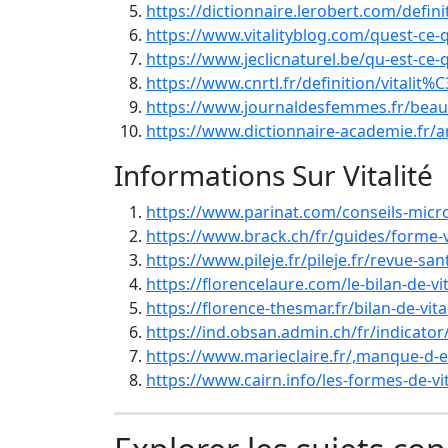
https://dictionnaire.lerobert.com/definit
https://www.vitalityblog.com/quest-ce-
https://www.jeclicnaturel.be/qu-est-ce-qu
https://www.cnrtl.fr/definition/vitalit
https://www.journaldesfemmes.fr/beaut
https://www.dictionnaire-academie.fr/a
Informations Sur Vitalité
https://www.parinat.com/conseils-micronu
https://www.brack.ch/fr/guides/forme-vi
https://www.pileje.fr/pileje.fr/revue-sa
https://florencelaure.com/le-bilan-de-vi
https://florence-thesmar.fr/bilan-de-vit
https://ind.obsan.admin.ch/fr/indicator/
https://www.marieclaire.fr/,manque-d-
https://www.cairn.info/les-formes-de-v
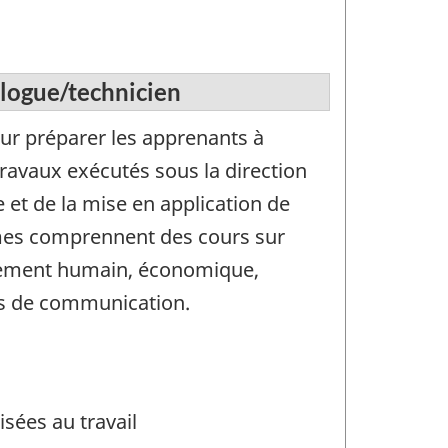
ologue/technicien
 préparer les apprenants à
ravaux exécutés sous la direction
e et de la mise en application de
mes comprennent des cours sur
rtement humain, économique,
es de communication.
sées au travail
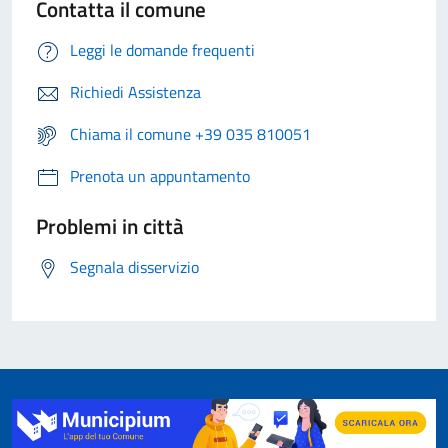
Contatta il comune
Leggi le domande frequenti
Richiedi Assistenza
Chiama il comune +39 035 810051
Prenota un appuntamento
Problemi in città
Segnala disservizio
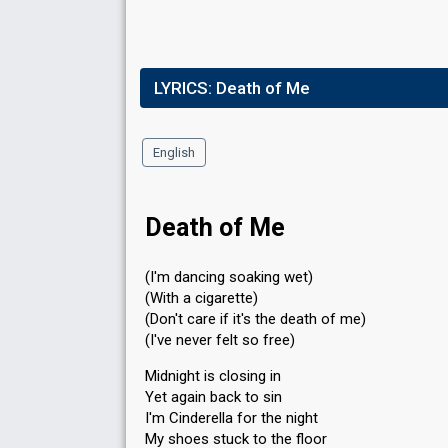
LYRICS:
Death of Me
English
Death of Me
(I'm dancing soaking wet)
(With a cigarette)
(Don't care if it's the death of me)
(I've never felt so free)
Midnight is closing in
Yet again back to sin
I'm Cinderella for the night
My shoes stuck to the floor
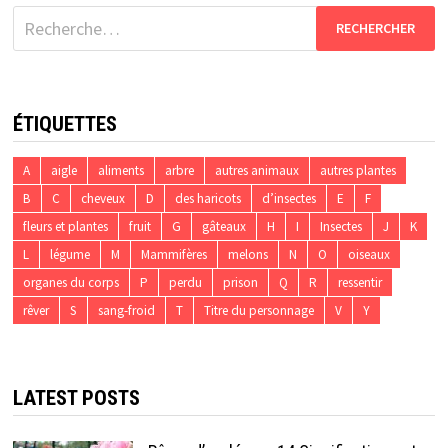
Rechercher :
ÉTIQUETTES
A
aigle
aliments
arbre
autres animaux
autres plantes
B
C
cheveux
D
des haricots
d’insectes
E
F
fleurs et plantes
fruit
G
gâteaux
H
I
Insectes
J
K
L
légume
M
Mammifères
melons
N
O
oiseaux
organes du corps
P
perdu
prison
Q
R
ressentir
rêver
S
sang-froid
T
Titre du personnage
V
Y
LATEST POSTS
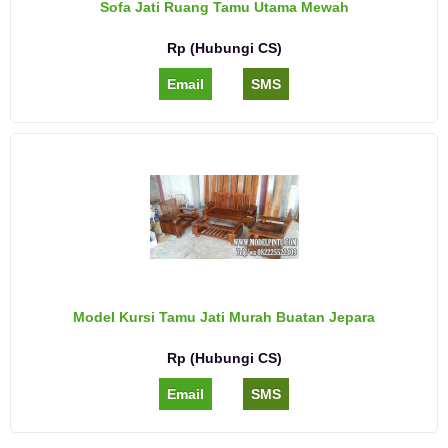
Sofa Jati Ruang Tamu Utama Mewah
Rp (Hubungi CS)
Email
SMS
Model Kursi Tamu Jati Murah Buatan Jepara
Rp (Hubungi CS)
Email
SMS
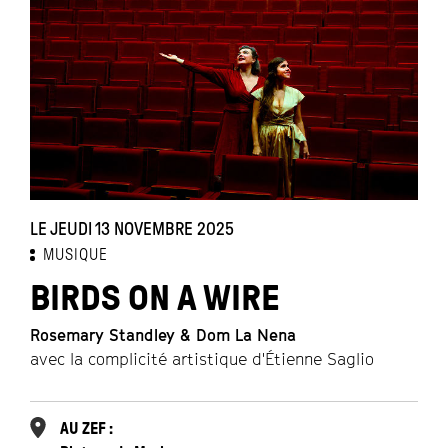
LE JEUDI 13 NOVEMBRE 2025
MUSIQUE
BIRDS ON A WIRE
Rosemary Standley & Dom La Nena
avec la complicité artistique d'Étienne Saglio
AU ZEF :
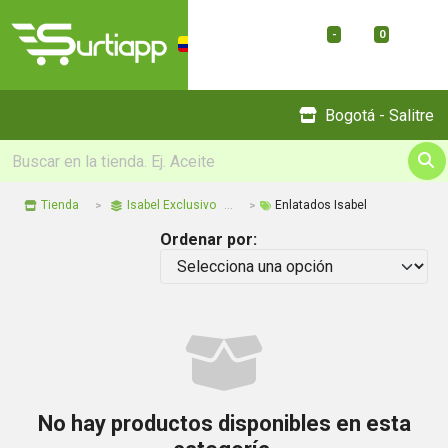
-
0
Menu
Bogotá - Salitre
Tienda
Isabel Exclusivo
Enlatados Isabel
Ordenar por:
No hay productos disponibles en esta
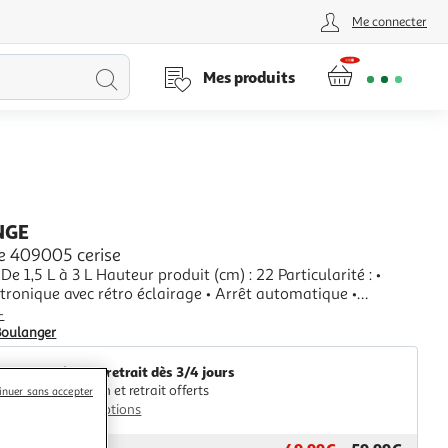
Me connecter
Lancer
Mes produits
la
recherche
NGE
re 409005 cerise
 De 1,5 L à 3 L Hauteur produit (cm) : 22 Particularité : •
tronique avec rétro éclairage • Arrêt automatique •
transparent avec ouverture • Cuve réfrigérante - contenance
+
ouvercle de stockage • Cuillère à glace...
Boulanger
Livr. ou retrait dès 3/4 jours
Livraison et retrait offerts
inuer sans accepter
Plus d'options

⁂

» **Required work**: Produce a verbatim copy of the listing, leaving out all pictures.

» **Completed exercise**:
https://dictionnaire.lerobert.com/definit
https://www.vitalityblog.com/quest-ce-
https://www.jeclicnaturel.be/qu-est-ce-qu
https://www.cnrtl.fr/definition/vitalit
https://www.journaldesfemmes.fr/beaut
https://www.dictionnaire-academie.fr/a
Informations Sur Vitalité
https://www.parinat.com/conseils-micronu
https://www.brack.ch/fr/guides/forme-vi
https://www.pileje.fr/pileje.fr/revue-sa
https://florencelaure.com/le-bilan-de-vi
https://florence-thesmar.fr/bilan-de-vit
https://ind.obsan.admin.ch/fr/indicator/
https://www.marieclaire.fr/,manque-d-
https://www.cairn.info/les-formes-de-v
ologue/technicien
 préparer les apprenants à
ravaux exécutés sous la direction
e et de la mise en application de
mes comprennent des cours sur
rtement humain, économique,
es de communication.
sées au travail
Contatta il comune
Leggi le domande frequenti
Richiedi Assistenza
Chiama il comune +39 035 810051
Prenota un appuntamento
Problemi in città
Segnala disservizio
LYRICS:
Death of Me
English
Death of Me
(I'm dancing soaking wet)
(With a cigarette)
(Don't care if it's the death of me)
(I've never felt so free)
Midnight is closing in
Yet again back to sin
I'm Cinderella for the night
My shoes stuck to the floor
Rechercher :
ÉTIQUETTES
A
aigle
aliments
arbre
autres animaux
autres plantes
B
C
cheveux
D
des haricots
d’insectes
E
F
fleurs et plantes
fruit
G
gâteaux
H
I
Insectes
J
K
L
légume
M
Mammifères
melons
N
O
oiseaux
organes du corps
P
perdu
prison
Q
R
ressentir
rêver
S
sang-froid
T
Titre du personnage
V
Y
LATEST POSTS
Sofa Jati Ruang Tamu Utama Mewah
Rp (Hubungi CS)
Email
SMS
Model Kursi Tamu Jati Murah Buatan Jepara
Rp (Hubungi CS)
Email
SMS
LE JEUDI 13 NOVEMBRE 2025
MUSIQUE
BIRDS ON A WIRE
Rosemary Standley & Dom La Nena
avec la complicité artistique d'Étienne Saglio
AU ZEF :
-
0
Menu
Bogotá - Salitre
Tienda
Isabel Exclusivo
Enlatados Isabel
Ordenar por:
No hay productos disponibles en esta
Me connecter
Lancer
Mes produits
la
recherche
NGE
re 409005 cerise
 De 1,5 L à 3 L Hauteur produit (cm) : 22 Particularité : •
tronique avec rétro éclairage • Arrêt automatique •
transparent avec ouverture • Cuve réfrigérante - contenance
+
ouvercle de stockage • Cuillère à glace...
Boulanger
Livr. ou retrait dès 3/4 jours
Livraison et retrait offerts
inuer sans accepter
Plus d'options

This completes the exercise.